The cop shrugged. "Anything you say," he said.

Meanwhile, on the roof, Murch had started tossing detonator caps at the street. He wanted to make noise and confusion without killing anybody, which was easy the first couple of times he dropped the caps, but which became increasingly difficult as the street filled up with cops running around trying to figure out who was attacking who and from where.

In the precinct captain's office, on the second floor, the quiet evening had erupted into bedlam. The captain had gone home for the day, of course, the prisoners upstairs had been given their evening meal, the evening patrolman shift had been sent on its way, and the lieutenant in charge had been relaxing down into that slow quiet period of the day Dortmunder had been counting on. The lieutenant had been glancing through detectives' reports, in fact, looking for the dirty parts, when people started to run into his office.

The first one hadn't actually run, he'd walked. The patrolman on the switchboard it was, and he said, "Sir, the phone's gone dead."

"Oh? We'd better call the phone company to fix it pronto," the lieutenant said. He liked the word "pronto," it made him feel like Sean Connery. He reached for the phone to call the phone company, but when he held it to his ear there wasn't any sound.

He became aware of the patrolman looking at him. "Oh," he said. "Oh, yes." He put the phone back on its hook.

He was saved, momentarily, by the patrolman from the radio room, who came running in, looking bewildered, to say, "Sir, somebody's jamming our signal!"

"What?" The lieutenant had heard the words, but he hadn't comprehended their meaning.

"We can't broadcast," the patrolman said, "and we can't receive.

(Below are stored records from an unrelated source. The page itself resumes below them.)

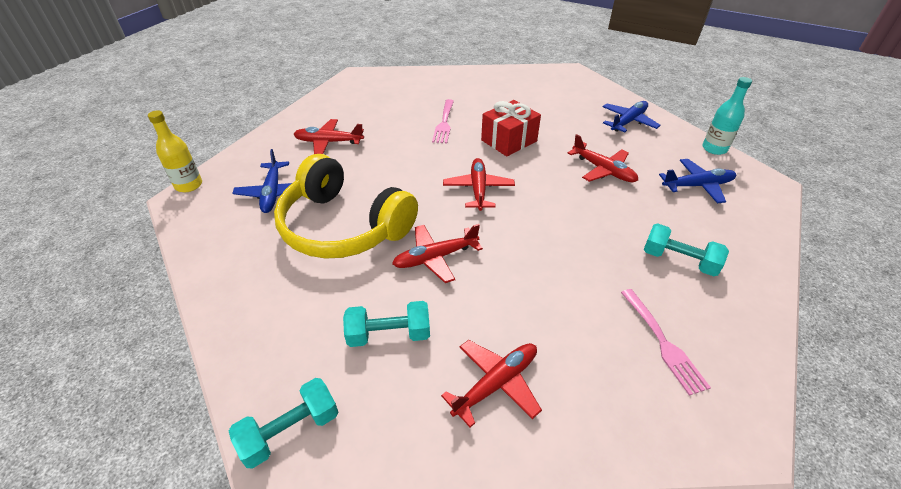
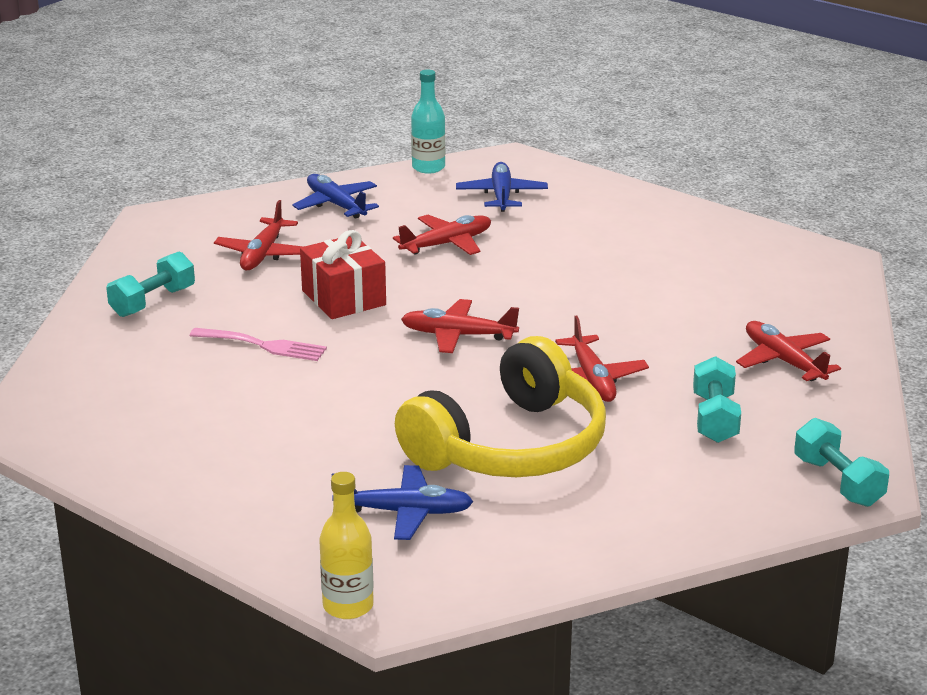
camera: 80 degrees left, 15 degrees down
(329, 142) = (270, 458): red plane -> red plane (263, 254)
(663, 343) = (740, 269): pink fork -> none
(679, 260) = (628, 236): turquoise dumbbell -> turquoise dumbbell (153, 302)

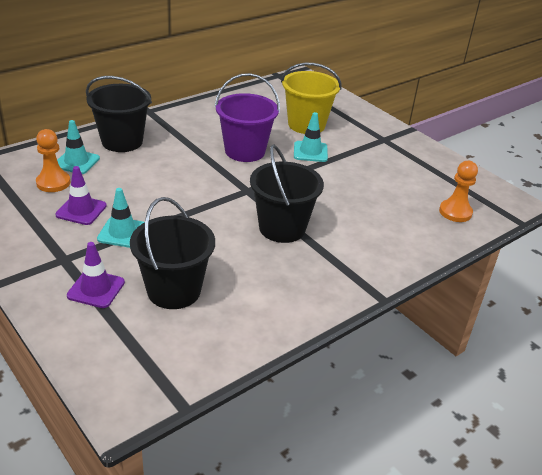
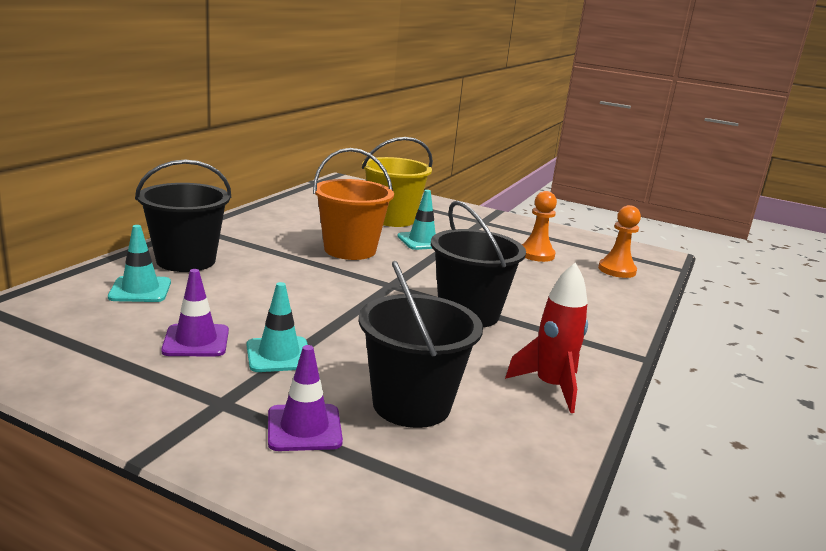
camera: 25 degrees left, 15 degrees down
(53, 183) = (125, 317): orange pawn -> orange pawn (536, 254)
(245, 151) = (350, 250): purple bucket -> orange bucket
(282, 303) = (550, 387): none -> red rocket

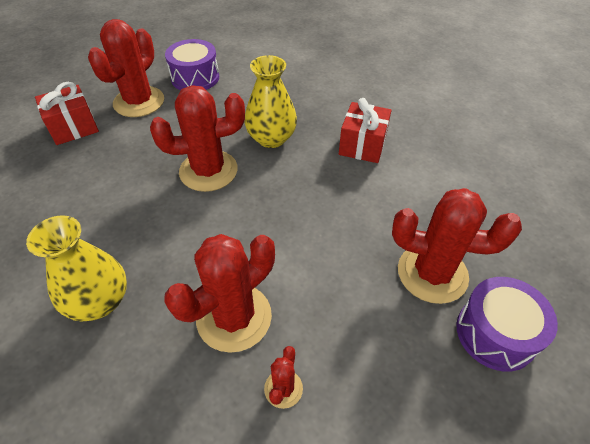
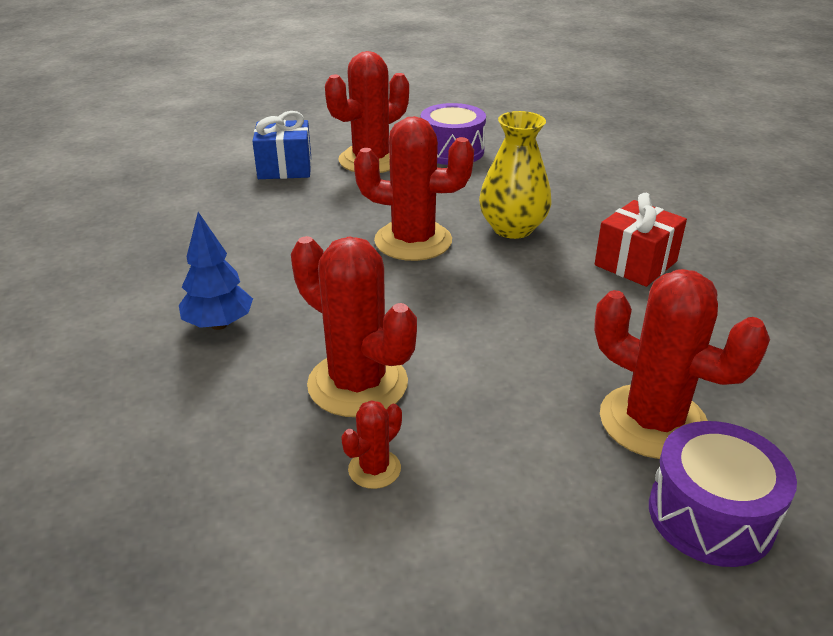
camera: 25 degrees right, 15 degrees down
(73, 127) = (285, 168): red gift -> blue gift
(100, 301) = (219, 324): yellow vase -> blue tree
(234, 317) = (357, 384): red cactus -> red cactus turned 60 degrees clockwise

Somebody's set up a jammer on us, I can tell, we used to have the same thing in the South Pacific."

"Something's broken," the lieutenant said. "That's all." He was worried, but he was damned if he was going to show it. "Something's just gotten broken, that's all."

There was an explosion somewhere in the building.

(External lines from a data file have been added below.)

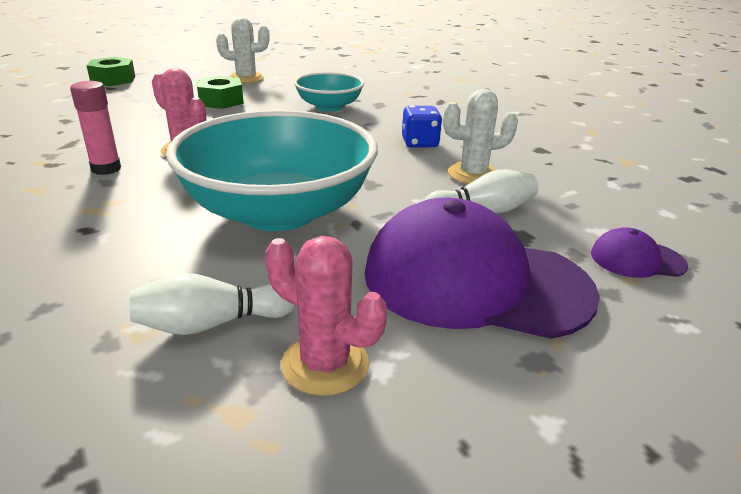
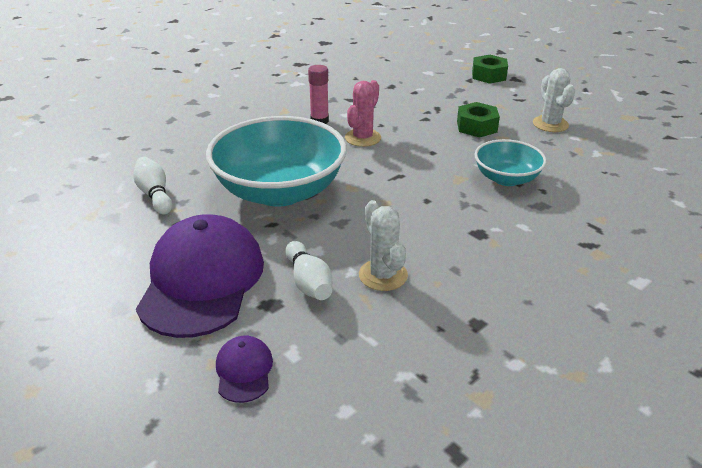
camera: 80 degrees right, 5 degrees up
(325, 364) = (121, 233): pink cactus -> none
(420, 143) = (443, 239): blue dice -> none

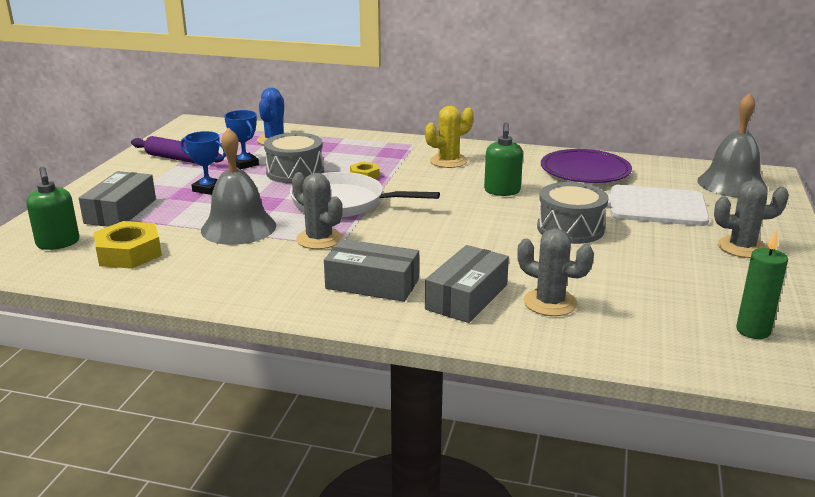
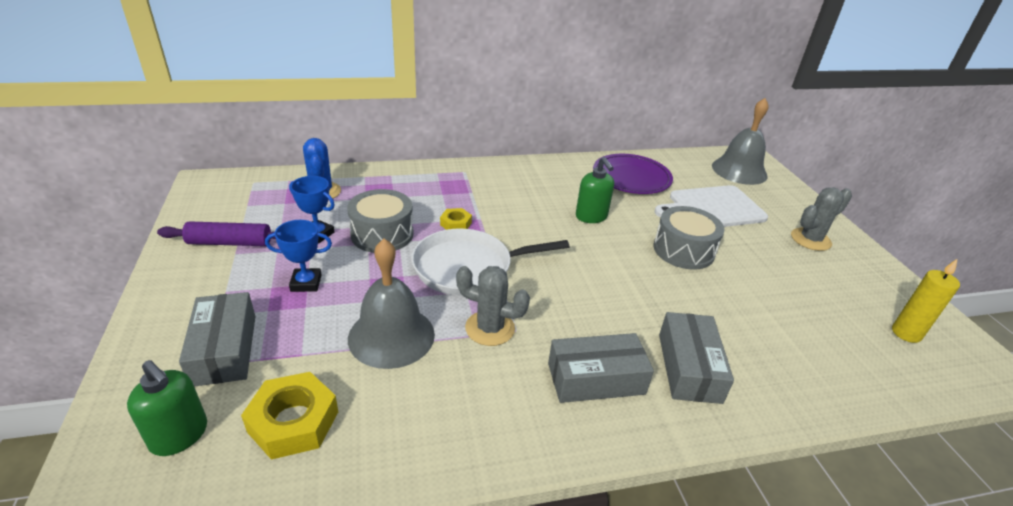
camera: 30 degrees left, 10 degrees up
(448, 161) = (514, 188): yellow cactus -> none
(550, 303) = (755, 351): grey cactus -> none
(753, 331) = (906, 333): green candle -> yellow candle

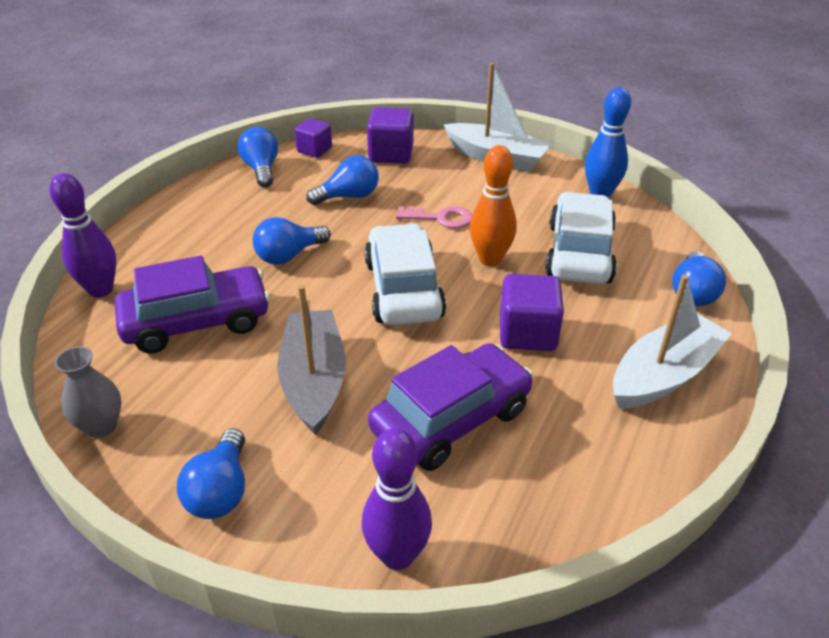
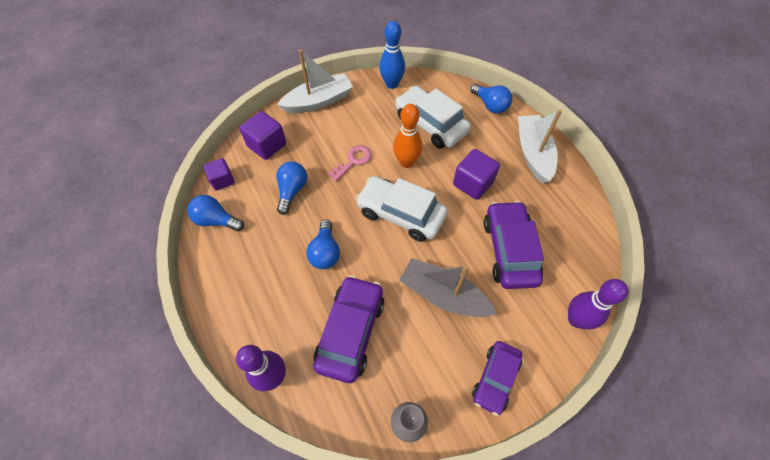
camera: 55 degrees left, 20 degrees up
(221, 491) = (495, 379): blue light bulb -> purple car

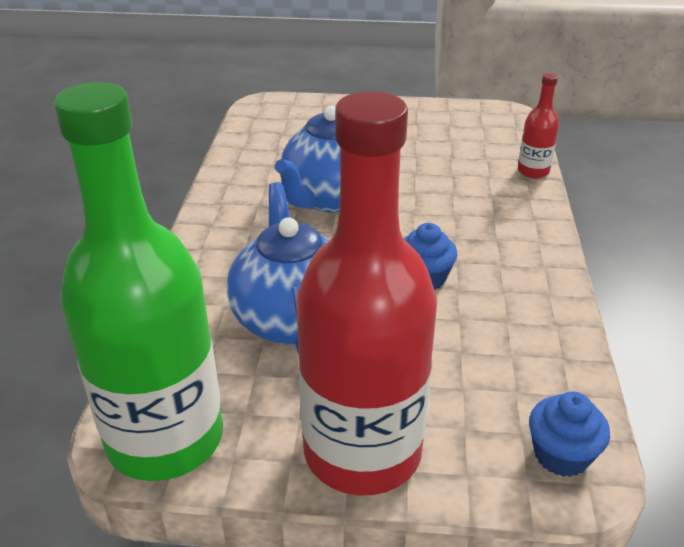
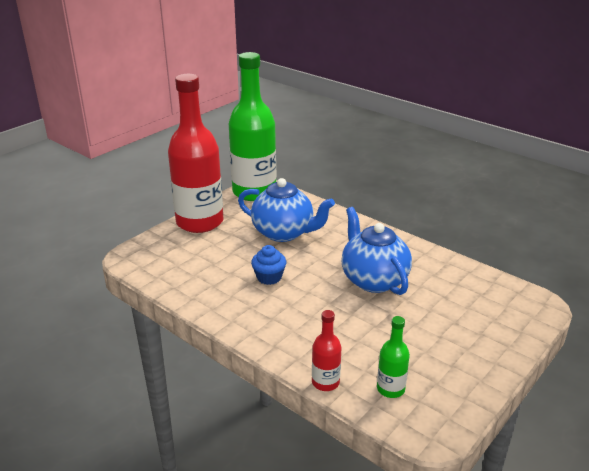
camera: 125 degrees right, 5 degrees down
(489, 140) = (390, 389): none -> green bottle
(561, 455) = (140, 258): blue cupcake -> none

The lieutenant leaped to his feet. "My God! What was that?"

"An explosion, sir," the switchboard patrolman said.

There was an explosion.

"Two explosions," the radio patrolman said. "Sir."

There was a third explosion.

A patrolman ran in, shouting, "Bombs! In the street!"

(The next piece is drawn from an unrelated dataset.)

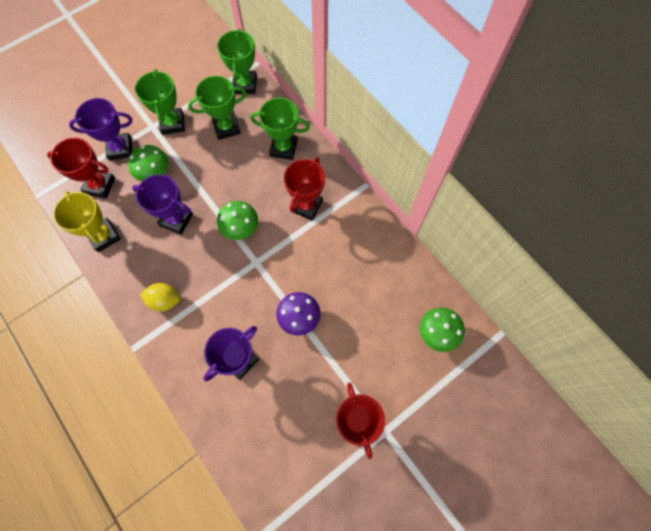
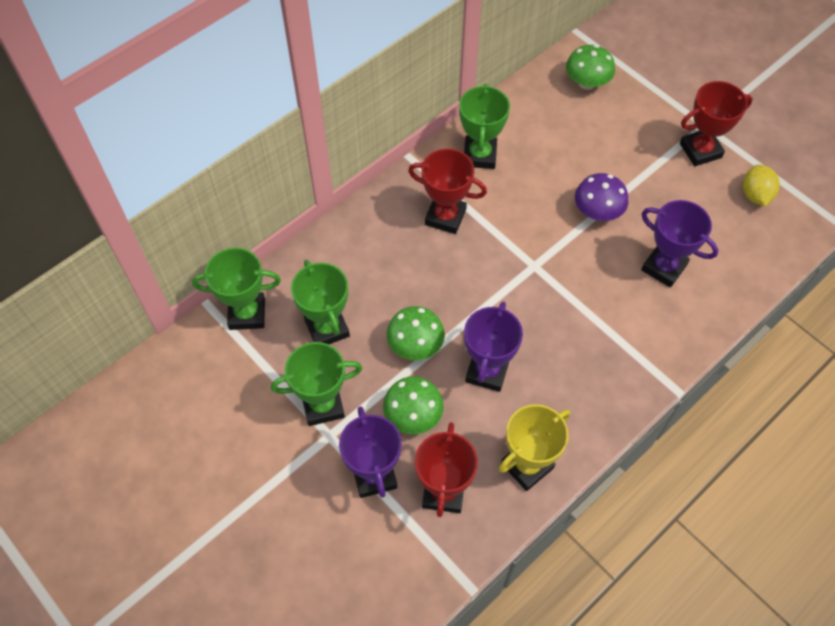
camera: 95 degrees left, 10 degrees down
(164, 300) = (607, 365): yellow lemon -> yellow lemon (755, 195)
(240, 228) = (488, 289): green mushroom -> green mushroom (415, 345)
(283, 148) = (358, 251): green trophy -> green trophy (479, 155)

The lieutenant took a quick step to the right, and then a quick step to the left. "Revolution," he babbled. "It's a revolution. They always go for the police stations first."

Another patrolman ran in, shouting, "Tear gas in the stairwell, sir! And somebody's blown up the stairs between the fourth and fifth floors!"

"Mobilize!" screamed the lieutenant. "Call the Governor! Call the Mayor!" He snatched up the phone. "Hello, hello! Emergency!"

Another patrolman ran in, shouting, "Sir, there's a fire in the street!"

"A what? A what?"

"A bomb hit a parked car. It's burning out there."

"Bombs? Bombs?" The lieutenant looked at the phone he was still holding, then flung it away as though it had grown teeth. "Break out the riot guns!" he shouted. "Get all personnel in the building to the first floor, on the double! I want a volunteer to carry a message through the enemy lines!"

"A message, sir? To whom?"

"To the phone company, who else? I've got to call the captain!"

Upstairs in the detention block, Kelp was using the handcuffs to lock cops' wrists behind their backs and the lengths of white cloth to gag them. Chefwick, having taken the keys to the cells from the desk, was unlocking the second cell on the right. Dortmunder and Greenwood were keeping alert, machine guns at the ready, and the clamor from all the other cells had increased to near pandemonium.

Inside the cell Chefwick was opening, staring out at them all with the blank astonished delight of someone whose most outlandish wish-fulfillment fantasy has just come true, was a short, wiry, bearded, dirty old man in a black raincoat, brown trousers, and gray sneakers. His hair was long and shaggy and gray, and so was his beard.